Los cuclillos de Midwich, JOHN WYNDHAM

midwich_0_previewPara esta novela –escrita en los comienzos de la era del rock and roll, cuando los «Teddy Boys» de amenazadora apariencia mero-deaban por las calles de Gran Bretaña–, Wyndham concibió una idea in­teligente que se resuelve en la imagen perfecta de la pesadilla de los años cincuenta, la brecha generacional. La novela (The Midwich Cuckoos) no tiene nada que ver ni con la música rock ni con los «Teddy Boys»: comienza como si fuera otra de las «seductoras ca­tástrofes» (frase apropiada, cortesía de Brian Aldiss) en un tran­quilo y bucólico escenario inglés.

El narrador y su esposa regresan a su casa en la pequeña aldea de Midwich. Son detenidos por un policía, mientras un camión del ejército pasa por allí. «¿Revolución en Midwich?», bromea el na­rrador. En realidad, lo que ha ocurrido es mucho más serio. Una nave espacial extraterrestre ha aterrizado en la aldea, y durante una noche y un día ha hechizado misteriosamente a la población. Como en el cuento de la Bella Durmiente, todo el mundo se ador­mece. El área afectada es un círculo perfecto de tres kilómetros de diámetro, y todo aquel que intenta entrar en él pierde de inmediato la conciencia. El ejército no puede hacer nada, pero cuando la nave espacial se va, todo el mundo despierta de golpe. Ha habido algu­nas muertes por exponerse a los extraterrestres, pero el resto de la población no ha sufrido apa-rentemente ningún daño. Los poblado­res bautizan la experiencia con el nombre de «día menos».
════════════════════
» **Análisis del material**
[A] Según el texto sobre Los cuclillos de Midwich, ¿qué nombre dan los pobladores a la experiencia vivida?
[B] Prolonga el texto sobre Los cuclillos de Midwich a partir de su última oración.
════════════════════
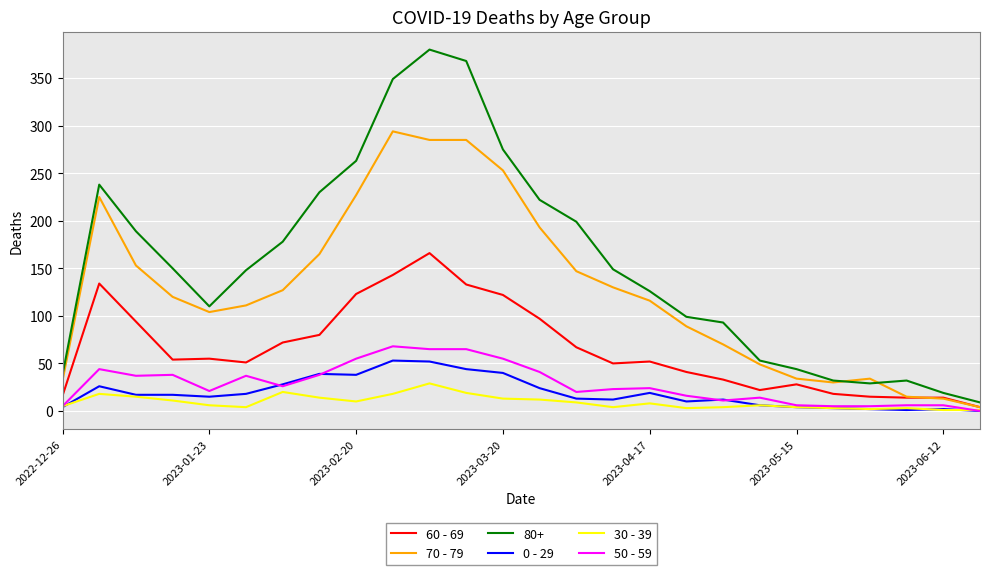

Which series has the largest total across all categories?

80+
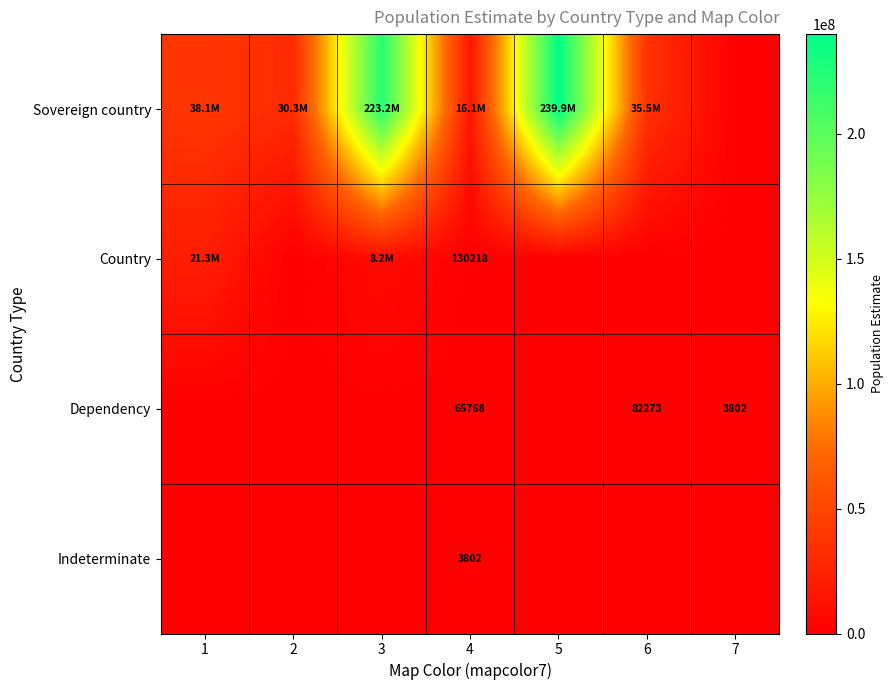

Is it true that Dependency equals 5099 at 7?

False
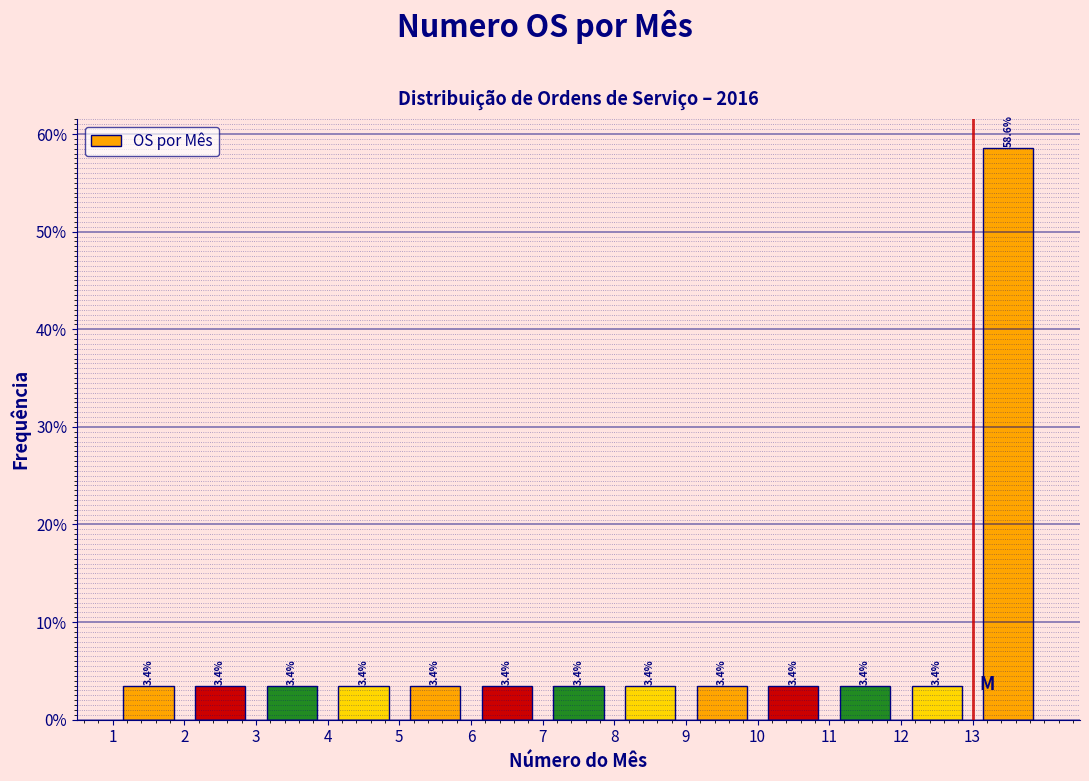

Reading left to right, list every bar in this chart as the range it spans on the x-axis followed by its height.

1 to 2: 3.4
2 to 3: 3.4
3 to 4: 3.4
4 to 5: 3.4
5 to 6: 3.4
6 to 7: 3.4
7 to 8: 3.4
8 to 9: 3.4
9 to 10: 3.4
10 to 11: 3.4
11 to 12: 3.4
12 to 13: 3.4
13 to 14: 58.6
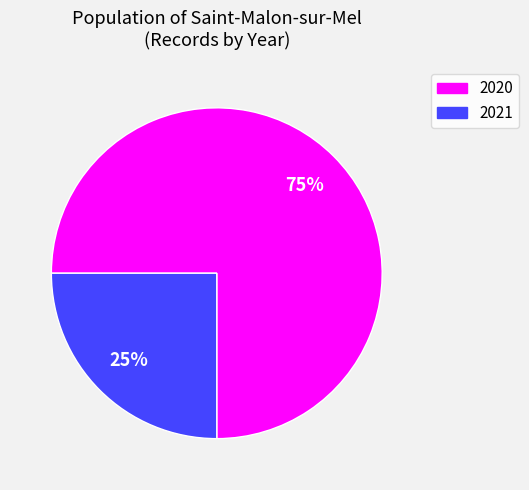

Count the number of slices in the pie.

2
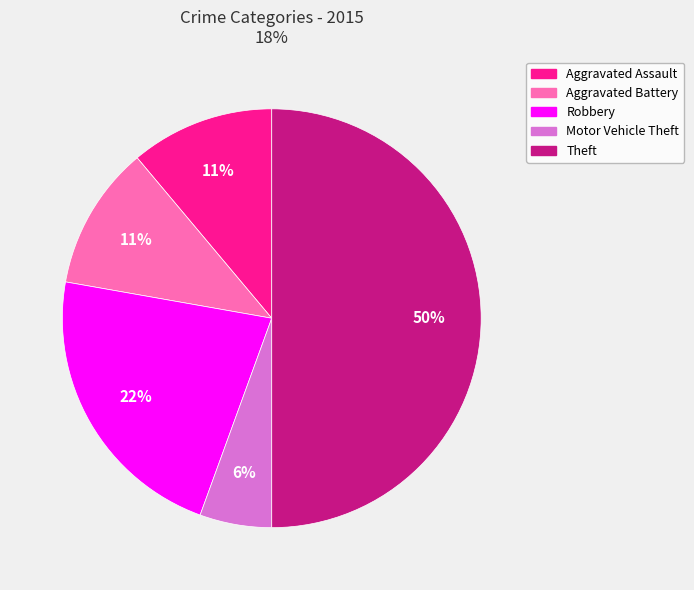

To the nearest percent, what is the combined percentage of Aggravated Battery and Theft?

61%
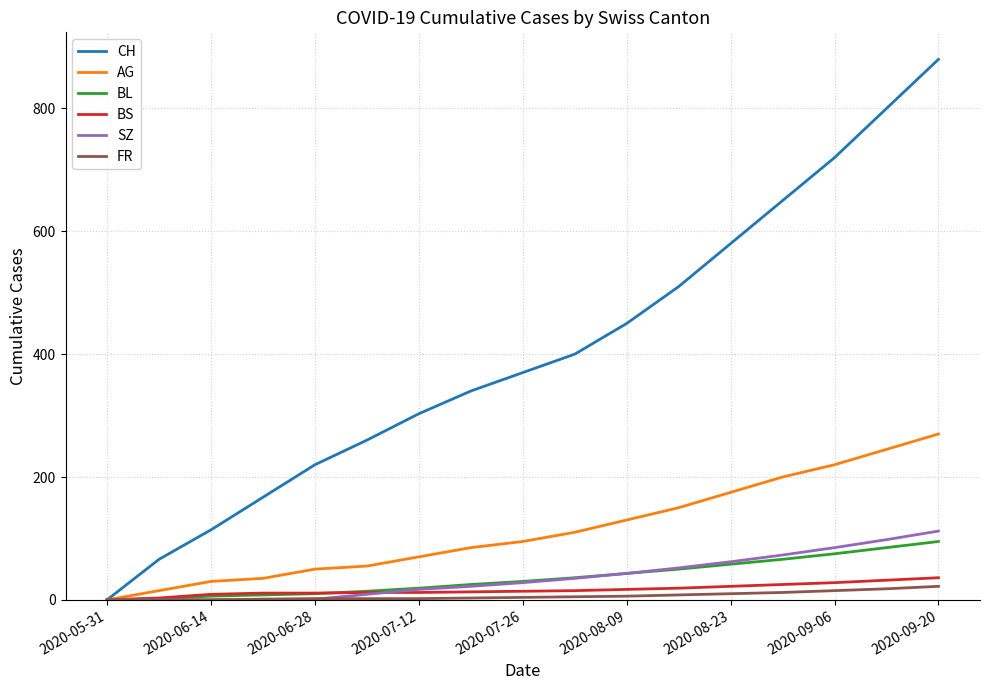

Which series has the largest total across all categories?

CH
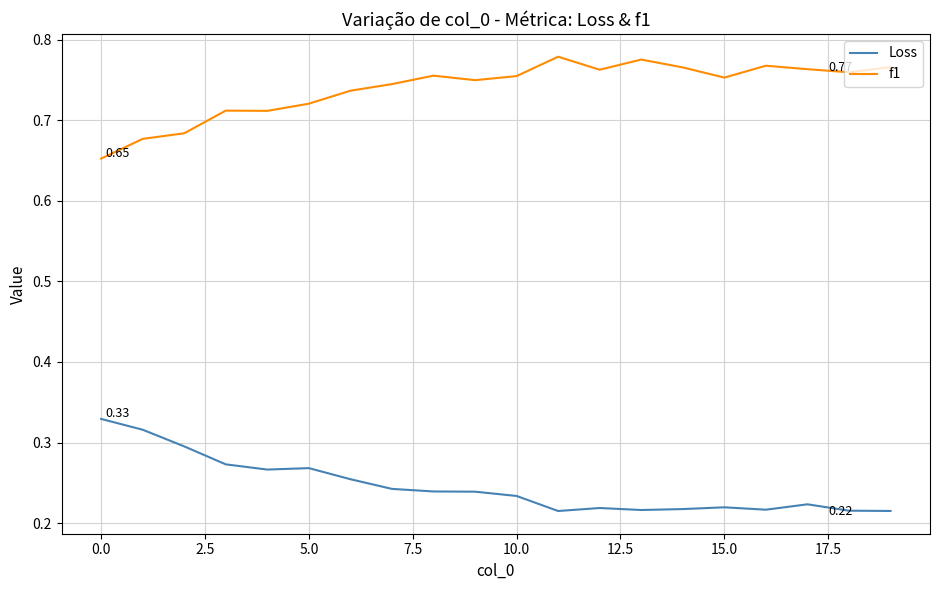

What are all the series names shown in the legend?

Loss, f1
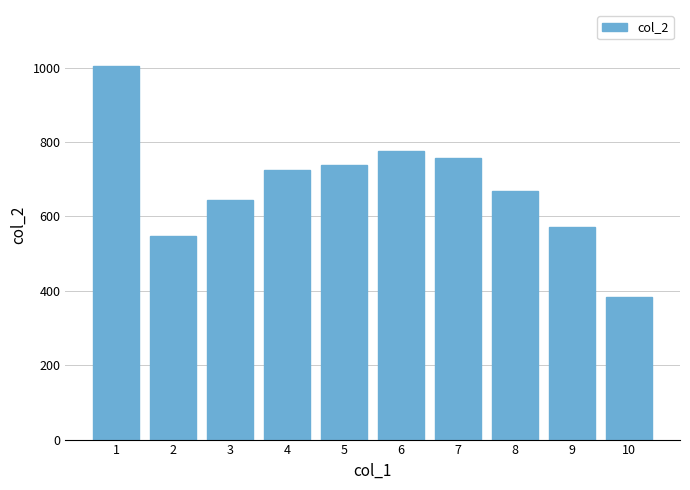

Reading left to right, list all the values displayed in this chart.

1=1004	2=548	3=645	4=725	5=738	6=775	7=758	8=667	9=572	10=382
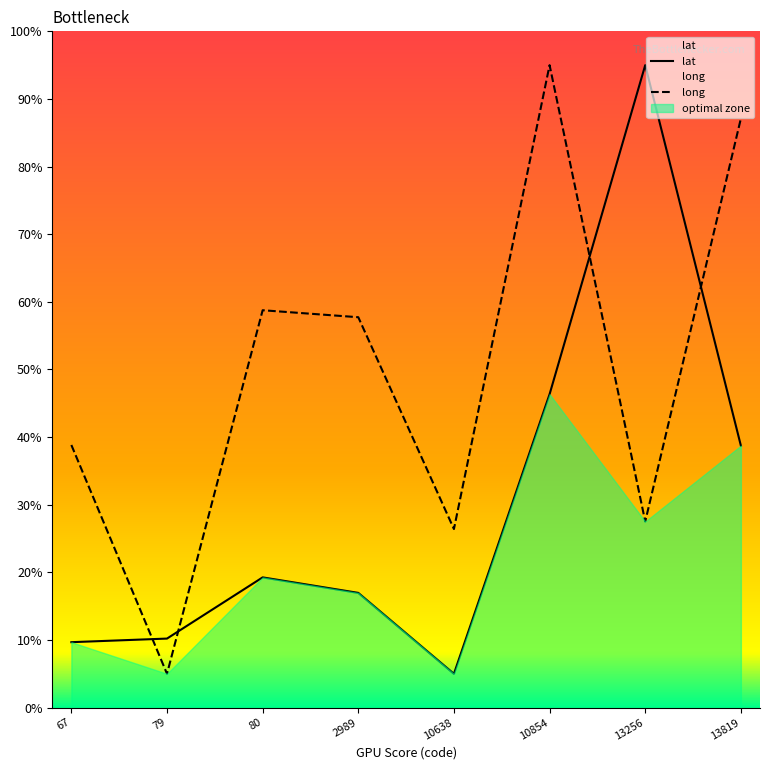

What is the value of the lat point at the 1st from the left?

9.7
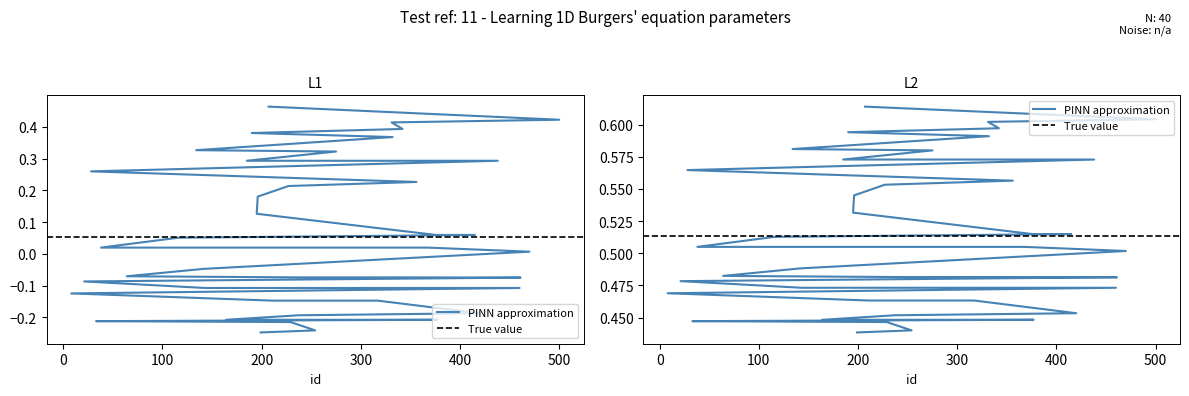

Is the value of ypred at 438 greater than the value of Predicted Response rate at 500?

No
════════════════════
» **Resultados del ejercicio**
[A] La llaman «día menos».

[B]
Las consecuencias del «día menos» sólo se manifiestan nueve meses después. Todas las mujeres de Midwich en edad de concebir han quedado embarazadas, lo que sugiere que cada una de ellas ha sido fecundada por los visitantes extraterrestres, a quienes nadie ha visto. Todas tienen bebés perfectos y hermosos, pero con un rasgo insólito: ojos dorados. Otra consecuencia extraña es que unas cuantas madres que se habían ido de Midwich, vuelven al lugar, con sus bebés, argumentando que los niños las han obligado a vol­ver. La aldea parece haberse convertido en el nido adoptivo de una camada de «cucos» superhumanos. A medida que los niños crecen, sus temibles poderes se hacen cada vez más evidentes. Se comunican telepáticamente entre sí, y tal vez compartan una conciencia común. A los nueve años, tienen la contextura física de un adoles­cente: son altos, rubios y de ojos dorados, se mantienen unidos y parecen envueltos en un aura ligeramente amenazadora.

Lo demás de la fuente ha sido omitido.